> [What is being asked]
Count the lines below that carry the word "point". Answer with that number alone.

(Stored data entries)
****

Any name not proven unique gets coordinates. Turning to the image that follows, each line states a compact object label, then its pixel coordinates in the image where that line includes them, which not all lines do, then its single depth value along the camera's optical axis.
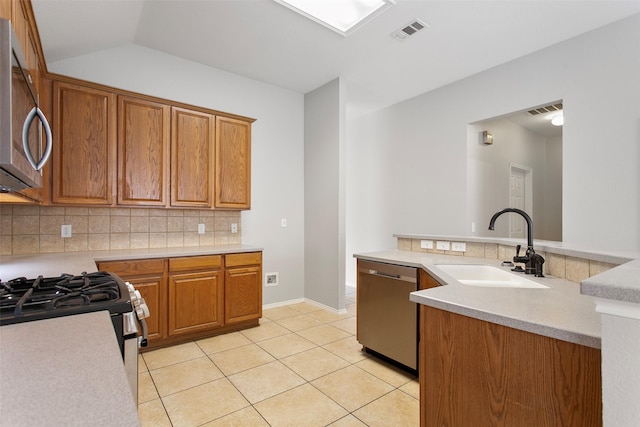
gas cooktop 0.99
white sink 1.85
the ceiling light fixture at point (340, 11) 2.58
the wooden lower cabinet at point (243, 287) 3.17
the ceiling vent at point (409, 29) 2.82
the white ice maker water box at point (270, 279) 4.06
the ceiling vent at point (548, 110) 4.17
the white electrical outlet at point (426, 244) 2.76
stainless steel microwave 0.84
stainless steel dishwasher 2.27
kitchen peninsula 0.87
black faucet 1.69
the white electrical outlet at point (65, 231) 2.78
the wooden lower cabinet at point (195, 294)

****

> [Task result]
8